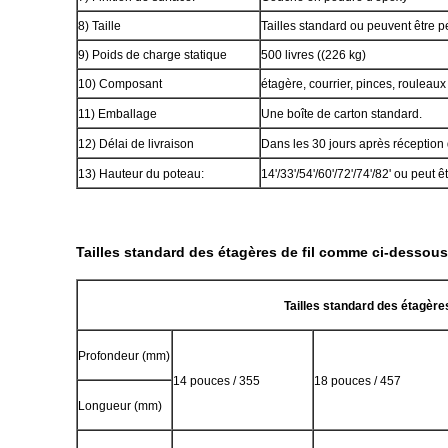
8) Taille
Tailles standard ou peuvent être 
9) Poids de charge statique
500 livres ((226 kg)
10) Composant
étagère, courrier, pinces, rouleaux
11) Emballage
Une boîte de carton standard.
12) Délai de livraison
Dans les 30 jours après réception
13) Hauteur du poteau:
14'/33'/54'/60'/72'/74'/82' ou peut 
Tailles standard des étagères de fil comme ci-dessous
Tailles standard des étagères 
Profondeur (mm)
14 pouces / 355
18 pouces / 457
Longueur (mm)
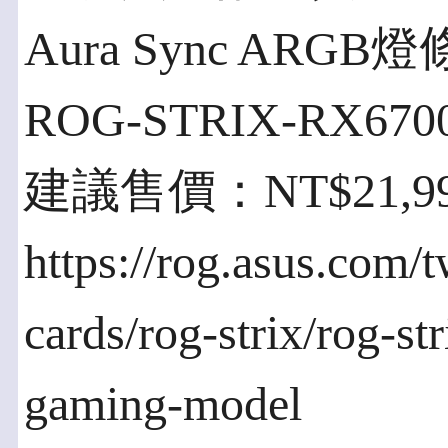
Aura Sync AR
ROG-STRIX-RX67
建議售價：NT$21
https://rog.asus.com/
cards/rog-strix/rog-s
gaming-model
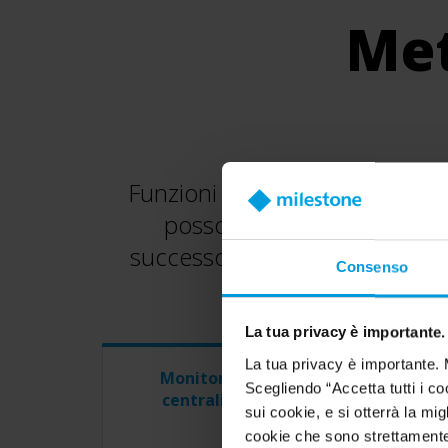
Met
Funzioni come la modalità rip
possono accelerare
la riso
successo e prevenire in potenza
Consenso
La tua privacy è importante.
La tua privacy è importante. 
Monitoraggio
Tecnol
Scegliendo “Accetta tutti i co
centralizzato
rileva
sui cookie, e si otterrà la m
dissua
cookie che sono strettamente 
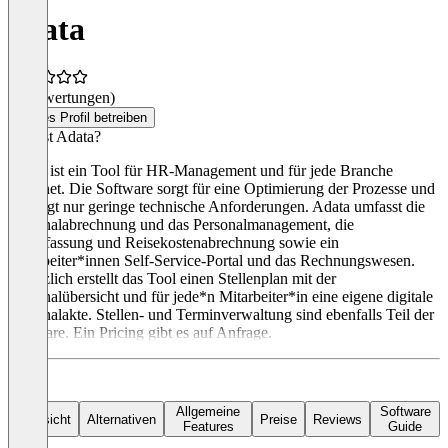
adata
(0 Bewertungen)
Dieses Profil betreiben
Was ist Adata?
Adata ist ein Tool für HR-Management und für jede Branche
geeignet. Die Software sorgt für eine Optimierung der Prozesse und
verlangt nur geringe technische Anforderungen. Adata umfasst die
Personalabrechnung und das Personalmanagement, die
Zeiterfassung und Reisekostenabrechnung sowie ein
Mitarbeiter*innen Self-Service-Portal und das Rechnungswesen.
Zusätzlich erstellt das Tool einen Stellenplan mit der
Personalübersicht und für jede*n Mitarbeiter*in eine eigene digitale
Personalakte. Stellen- und Terminverwaltung sind ebenfalls Teil der
Software. Ein Pricing gibt es auf Anfrage.
Allgemeine
Software
Übersicht
Alternativen
Preise
Reviews
Features
Guide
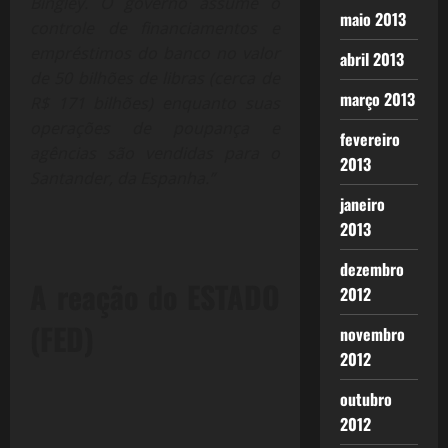
Bingley. O governo assume o
maio 2013
controle de financiamentos e
empréstimos do banco no valor
abril 2013
de 50 bilhões de libras (cerca de
março 2013
R$ 171 bilhões) enquanto suas
operações de poupança e
fevereiro
agências são vendidas para o
2013
Santander, da Espanha.”
janeiro
2013
dezembro
A reação do ESTADO
2012
(FED)
novembro
2012
outubro
2012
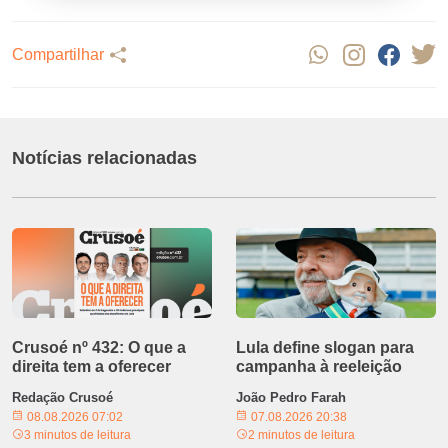
Compartilhar
Notícias relacionadas
Crusoé nº 432: O que a
Lula define slogan para
direita tem a oferecer
campanha à reeleição
Redação Crusoé
João Pedro Farah
08.08.2026 07:02
07.08.2026 20:38
3 minutos de leitura
2 minutos de leitura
========================
Instructions to follow =>
Omitting all pictures, reproduce the records above in their entirety.

Completed exercise =>
8) Taille
Tailles standard ou peuvent être 
9) Poids de charge statique
500 livres ((226 kg)
10) Composant
étagère, courrier, pinces, rouleaux
11) Emballage
Une boîte de carton standard.
12) Délai de livraison
Dans les 30 jours après réception
13) Hauteur du poteau:
14'/33'/54'/60'/72'/74'/82' ou peut 
Tailles standard des étagères de fil comme ci-dessous
Tailles standard des étagères 
Profondeur (mm)
14 pouces / 355
18 pouces / 457
Longueur (mm)
Aura Sync AR
ROG-STRIX-RX67
建議售價：NT$21
https://rog.asus.com/
cards/rog-strix/rog-s
gaming-model
Met
Funzioni come la modalità rip
possono accelerare
la riso
successo e prevenire in potenza
Consenso
La tua privacy è importante.
La tua privacy è importante. 
Monitoraggio
Tecnol
Scegliendo “Accetta tutti i co
centralizzato
rileva
sui cookie, e si otterrà la m
dissua
cookie che sono strettamente 
adata
(0 Bewertungen)
Dieses Profil betreiben
Was ist Adata?
Adata ist ein Tool für HR-Management und für jede Branche
geeignet. Die Software sorgt für eine Optimierung der Prozesse und
verlangt nur geringe technische Anforderungen. Adata umfasst die
Personalabrechnung und das Personalmanagement, die
Zeiterfassung und Reisekostenabrechnung sowie ein
Mitarbeiter*innen Self-Service-Portal und das Rechnungswesen.
Zusätzlich erstellt das Tool einen Stellenplan mit der
Personalübersicht und für jede*n Mitarbeiter*in eine eigene digitale
Personalakte. Stellen- und Terminverwaltung sind ebenfalls Teil der
Software. Ein Pricing gibt es auf Anfrage.
Allgemeine
Software
Übersicht
Alternativen
Preise
Reviews
Features
Guide
Bingley. O governo assume o
maio 2013
controle de financiamentos e
empréstimos do banco no valor
abril 2013
de 50 bilhões de libras (cerca de
março 2013
R$ 171 bilhões) enquanto suas
operações de poupança e
fevereiro
agências são vendidas para o
2013
Santander, da Espanha.”
janeiro
2013
dezembro
A reação do ESTADO
2012
(FED)
novembro
2012
outubro
2012
Compartilhar
Notícias relacionadas
Crusoé nº 432: O que a
Lula define slogan para
direita tem a oferecer
campanha à reeleição
Redação Crusoé
João Pedro Farah
08.08.2026 07:02
07.08.2026 20:38
3 minutos de leitura
2 minutos de leitura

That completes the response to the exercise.